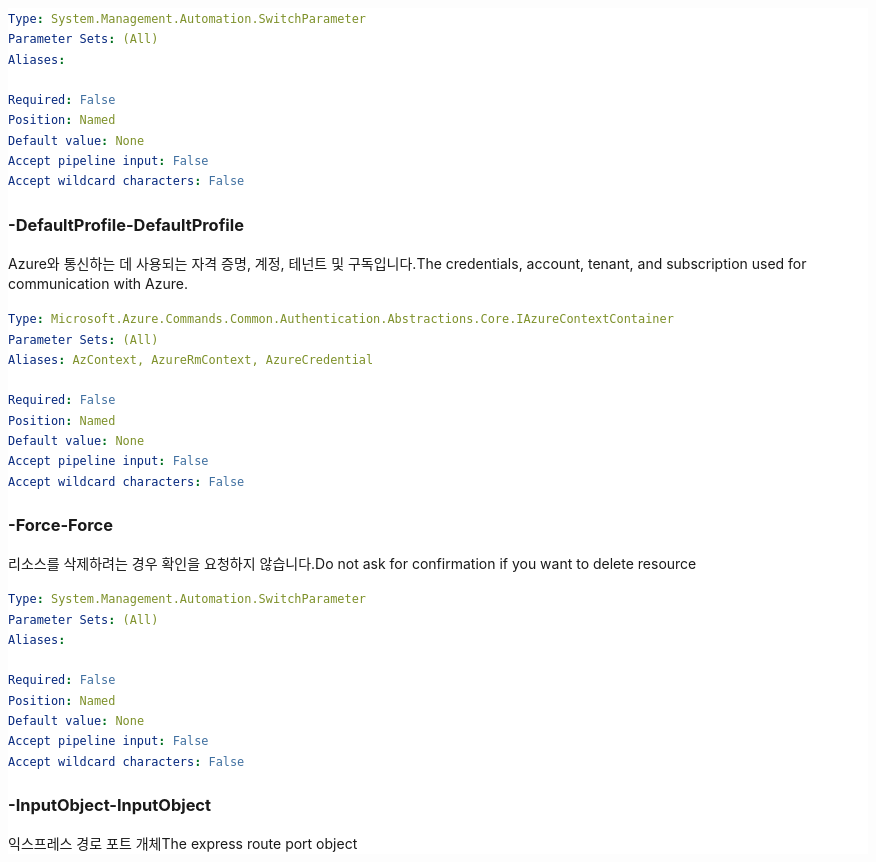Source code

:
 ```yaml
Type: System.Management.Automation.SwitchParameter
Parameter Sets: (All)
Aliases:

Required: False
Position: Named
Default value: None
Accept pipeline input: False
Accept wildcard characters: False
```

### <span data-ttu-id="f24ea-120">-DefaultProfile</span><span class="sxs-lookup"><span data-stu-id="f24ea-120">-DefaultProfile</span></span>
<span data-ttu-id="f24ea-121">Azure와 통신하는 데 사용되는 자격 증명, 계정, 테넌트 및 구독입니다.</span><span class="sxs-lookup"><span data-stu-id="f24ea-121">The credentials, account, tenant, and subscription used for communication with Azure.</span></span>

```yaml
Type: Microsoft.Azure.Commands.Common.Authentication.Abstractions.Core.IAzureContextContainer
Parameter Sets: (All)
Aliases: AzContext, AzureRmContext, AzureCredential

Required: False
Position: Named
Default value: None
Accept pipeline input: False
Accept wildcard characters: False
```

### <span data-ttu-id="f24ea-122">-Force</span><span class="sxs-lookup"><span data-stu-id="f24ea-122">-Force</span></span>
<span data-ttu-id="f24ea-123">리소스를 삭제하려는 경우 확인을 요청하지 않습니다.</span><span class="sxs-lookup"><span data-stu-id="f24ea-123">Do not ask for confirmation if you want to delete resource</span></span>

```yaml
Type: System.Management.Automation.SwitchParameter
Parameter Sets: (All)
Aliases:

Required: False
Position: Named
Default value: None
Accept pipeline input: False
Accept wildcard characters: False
```

### <span data-ttu-id="f24ea-124">-InputObject</span><span class="sxs-lookup"><span data-stu-id="f24ea-124">-InputObject</span></span>
<span data-ttu-id="f24ea-125">익스프레스 경로 포트 개체</span><span class="sxs-lookup"><span data-stu-id="f24ea-125">The express route port object</span></span>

▶ _Activity_:
Go through the data above and return each line containing the string "class".

▶ _Solution to this task_:
### <span data-ttu-id="f24ea-120">-DefaultProfile</span><span class="sxs-lookup"><span data-stu-id="f24ea-120">-DefaultProfile</span></span>
<span data-ttu-id="f24ea-121">Azure와 통신하는 데 사용되는 자격 증명, 계정, 테넌트 및 구독입니다.</span><span class="sxs-lookup"><span data-stu-id="f24ea-121">The credentials, account, tenant, and subscription used for communication with Azure.</span></span>
### <span data-ttu-id="f24ea-122">-Force</span><span class="sxs-lookup"><span data-stu-id="f24ea-122">-Force</span></span>
<span data-ttu-id="f24ea-123">리소스를 삭제하려는 경우 확인을 요청하지 않습니다.</span><span class="sxs-lookup"><span data-stu-id="f24ea-123">Do not ask for confirmation if you want to delete resource</span></span>
### <span data-ttu-id="f24ea-124">-InputObject</span><span class="sxs-lookup"><span data-stu-id="f24ea-124">-InputObject</span></span>
<span data-ttu-id="f24ea-125">익스프레스 경로 포트 개체</span><span class="sxs-lookup"><span data-stu-id="f24ea-125">The express route port object</span></span>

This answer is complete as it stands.